Task to complete -
Turn the paragraph of the Surface Pro 7 review that begins "The new Intel chip includes" into a brief list that keeps its main facts.

Excerpt -
Tech review: Microsoft Surface Pro 7 is a minor refresh

Besides sporting Intel's new 10th-generation Core processor, the new Surface Pro replaces the Mini-DisplayPort on the previous model with a USB Type-C port. PHOTO: MICROSOFT SURFACE/YOUTUBE

Microsoft continues to play it safe with its latest Surface Pro 7 tablet.

Besides sporting Intel's new 10th-generation Core processor, the new Surface Pro replaces the Mini-DisplayPort on the previous model with a USB Type-C port.

The new Intel chip includes features such as a faster integrated graphics chip and support for the latest Wi-Fi 6 standard. The latter, when used with a recent Wi-Fi 6 router, leads to better wireless performance.

But the Surface Pro 7 does not support the Thunderbolt 3 technology - despite this feature being integrated in the new Intel processor - for speedy data transfer speeds of up to 40Gbps.

Data -

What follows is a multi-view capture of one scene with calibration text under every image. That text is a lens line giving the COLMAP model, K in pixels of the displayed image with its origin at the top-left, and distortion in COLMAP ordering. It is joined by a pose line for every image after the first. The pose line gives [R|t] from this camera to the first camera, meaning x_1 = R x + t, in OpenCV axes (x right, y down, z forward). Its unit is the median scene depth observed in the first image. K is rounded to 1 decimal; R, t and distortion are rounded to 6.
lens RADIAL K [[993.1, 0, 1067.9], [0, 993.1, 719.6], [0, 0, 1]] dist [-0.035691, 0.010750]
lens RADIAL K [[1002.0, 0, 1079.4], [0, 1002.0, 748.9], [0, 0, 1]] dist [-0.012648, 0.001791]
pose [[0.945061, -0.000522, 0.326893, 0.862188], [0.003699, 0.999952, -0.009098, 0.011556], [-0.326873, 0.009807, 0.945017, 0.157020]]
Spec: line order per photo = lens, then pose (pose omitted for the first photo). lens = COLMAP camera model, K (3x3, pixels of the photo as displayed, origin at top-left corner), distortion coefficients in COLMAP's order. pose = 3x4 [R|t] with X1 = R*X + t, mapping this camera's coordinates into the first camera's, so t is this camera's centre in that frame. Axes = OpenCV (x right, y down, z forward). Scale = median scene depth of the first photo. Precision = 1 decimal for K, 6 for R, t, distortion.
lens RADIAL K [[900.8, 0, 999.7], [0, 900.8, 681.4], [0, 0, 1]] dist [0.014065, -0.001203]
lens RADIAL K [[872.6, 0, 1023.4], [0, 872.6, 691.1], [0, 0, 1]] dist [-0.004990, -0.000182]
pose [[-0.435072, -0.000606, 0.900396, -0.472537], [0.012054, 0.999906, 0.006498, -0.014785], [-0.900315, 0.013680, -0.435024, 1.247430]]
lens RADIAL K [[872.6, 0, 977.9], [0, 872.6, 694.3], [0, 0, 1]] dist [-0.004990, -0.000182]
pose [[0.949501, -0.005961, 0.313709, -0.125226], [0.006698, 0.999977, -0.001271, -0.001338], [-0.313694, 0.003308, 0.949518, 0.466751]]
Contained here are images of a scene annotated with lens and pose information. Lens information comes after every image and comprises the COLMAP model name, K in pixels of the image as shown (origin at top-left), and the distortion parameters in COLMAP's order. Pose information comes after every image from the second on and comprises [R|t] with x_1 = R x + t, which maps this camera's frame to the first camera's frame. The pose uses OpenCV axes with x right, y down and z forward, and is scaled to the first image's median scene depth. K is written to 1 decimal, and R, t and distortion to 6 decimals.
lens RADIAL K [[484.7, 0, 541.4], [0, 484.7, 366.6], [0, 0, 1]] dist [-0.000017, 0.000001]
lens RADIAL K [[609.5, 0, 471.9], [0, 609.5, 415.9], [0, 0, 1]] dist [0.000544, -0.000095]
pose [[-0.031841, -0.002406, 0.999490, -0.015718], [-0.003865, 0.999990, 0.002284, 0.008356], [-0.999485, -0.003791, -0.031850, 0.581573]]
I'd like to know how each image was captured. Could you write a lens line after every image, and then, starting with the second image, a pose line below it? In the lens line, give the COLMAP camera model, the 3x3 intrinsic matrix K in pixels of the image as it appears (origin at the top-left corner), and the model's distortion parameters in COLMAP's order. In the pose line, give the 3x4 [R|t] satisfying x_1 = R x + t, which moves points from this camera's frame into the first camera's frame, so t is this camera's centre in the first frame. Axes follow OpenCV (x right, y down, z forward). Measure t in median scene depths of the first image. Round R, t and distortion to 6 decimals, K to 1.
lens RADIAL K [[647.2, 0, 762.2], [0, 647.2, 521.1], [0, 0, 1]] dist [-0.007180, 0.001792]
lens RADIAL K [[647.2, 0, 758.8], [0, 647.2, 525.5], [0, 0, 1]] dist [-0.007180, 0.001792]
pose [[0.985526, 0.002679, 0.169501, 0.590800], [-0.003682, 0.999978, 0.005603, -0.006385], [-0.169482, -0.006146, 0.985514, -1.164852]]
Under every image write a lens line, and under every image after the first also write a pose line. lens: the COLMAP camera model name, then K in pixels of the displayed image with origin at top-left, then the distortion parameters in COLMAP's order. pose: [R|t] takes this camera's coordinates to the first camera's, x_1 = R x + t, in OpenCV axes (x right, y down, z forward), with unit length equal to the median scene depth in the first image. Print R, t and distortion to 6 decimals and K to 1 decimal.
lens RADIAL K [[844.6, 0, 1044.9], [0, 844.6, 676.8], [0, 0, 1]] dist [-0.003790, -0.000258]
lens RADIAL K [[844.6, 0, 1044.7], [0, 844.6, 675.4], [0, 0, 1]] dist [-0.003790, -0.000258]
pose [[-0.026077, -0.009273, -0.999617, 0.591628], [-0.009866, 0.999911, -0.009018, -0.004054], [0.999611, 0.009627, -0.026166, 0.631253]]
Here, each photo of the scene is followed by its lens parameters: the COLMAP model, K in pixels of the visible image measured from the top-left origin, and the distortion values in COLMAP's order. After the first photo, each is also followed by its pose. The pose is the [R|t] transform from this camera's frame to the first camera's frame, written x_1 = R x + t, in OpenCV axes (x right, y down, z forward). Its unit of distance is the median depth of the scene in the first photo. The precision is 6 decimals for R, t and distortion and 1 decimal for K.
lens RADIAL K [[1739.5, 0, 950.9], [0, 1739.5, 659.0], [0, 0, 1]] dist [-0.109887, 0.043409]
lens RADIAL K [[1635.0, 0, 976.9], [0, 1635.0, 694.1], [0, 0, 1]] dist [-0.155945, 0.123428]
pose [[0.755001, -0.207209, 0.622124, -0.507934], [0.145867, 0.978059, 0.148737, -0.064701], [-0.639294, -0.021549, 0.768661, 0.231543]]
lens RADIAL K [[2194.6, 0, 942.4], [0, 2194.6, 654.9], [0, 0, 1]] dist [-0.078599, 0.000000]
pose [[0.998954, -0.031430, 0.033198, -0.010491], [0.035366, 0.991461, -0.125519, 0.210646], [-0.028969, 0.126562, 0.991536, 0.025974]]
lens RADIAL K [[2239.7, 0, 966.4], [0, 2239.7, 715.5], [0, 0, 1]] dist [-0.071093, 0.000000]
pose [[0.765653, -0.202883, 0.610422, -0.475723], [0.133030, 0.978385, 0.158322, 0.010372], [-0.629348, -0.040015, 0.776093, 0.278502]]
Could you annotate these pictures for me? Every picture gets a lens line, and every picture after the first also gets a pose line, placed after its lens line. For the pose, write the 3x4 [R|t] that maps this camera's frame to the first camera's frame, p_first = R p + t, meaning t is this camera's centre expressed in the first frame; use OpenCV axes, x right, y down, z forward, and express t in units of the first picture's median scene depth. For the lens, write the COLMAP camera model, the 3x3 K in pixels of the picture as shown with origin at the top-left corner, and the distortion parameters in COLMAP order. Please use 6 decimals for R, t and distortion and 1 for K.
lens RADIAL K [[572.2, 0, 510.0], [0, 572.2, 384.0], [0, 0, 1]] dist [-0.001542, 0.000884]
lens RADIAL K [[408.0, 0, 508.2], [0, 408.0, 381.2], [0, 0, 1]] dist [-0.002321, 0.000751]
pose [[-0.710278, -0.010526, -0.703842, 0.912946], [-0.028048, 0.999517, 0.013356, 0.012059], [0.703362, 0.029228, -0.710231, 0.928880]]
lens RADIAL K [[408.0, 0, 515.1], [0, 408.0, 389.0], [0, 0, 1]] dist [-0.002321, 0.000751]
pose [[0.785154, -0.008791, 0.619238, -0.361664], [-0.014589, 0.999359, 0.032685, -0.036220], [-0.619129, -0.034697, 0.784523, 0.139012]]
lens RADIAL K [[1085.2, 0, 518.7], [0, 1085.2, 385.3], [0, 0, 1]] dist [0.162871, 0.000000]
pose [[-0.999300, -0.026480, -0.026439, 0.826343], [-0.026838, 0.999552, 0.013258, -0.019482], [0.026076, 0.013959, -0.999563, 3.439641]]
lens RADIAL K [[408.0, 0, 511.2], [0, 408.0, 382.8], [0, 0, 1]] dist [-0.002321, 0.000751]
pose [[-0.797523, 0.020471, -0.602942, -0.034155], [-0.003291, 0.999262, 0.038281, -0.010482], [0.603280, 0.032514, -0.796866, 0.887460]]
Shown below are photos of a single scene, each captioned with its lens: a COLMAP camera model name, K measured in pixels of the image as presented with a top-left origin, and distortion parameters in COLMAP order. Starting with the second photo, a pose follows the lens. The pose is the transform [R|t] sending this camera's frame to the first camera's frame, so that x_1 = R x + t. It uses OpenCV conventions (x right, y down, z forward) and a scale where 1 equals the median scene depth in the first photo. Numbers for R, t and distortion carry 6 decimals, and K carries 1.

Result below -
New Intel chip features:
- Faster integrated graphics chip
- Support for the latest Wi-Fi 6 standard, giving better wireless performance with a recent Wi-Fi 6 router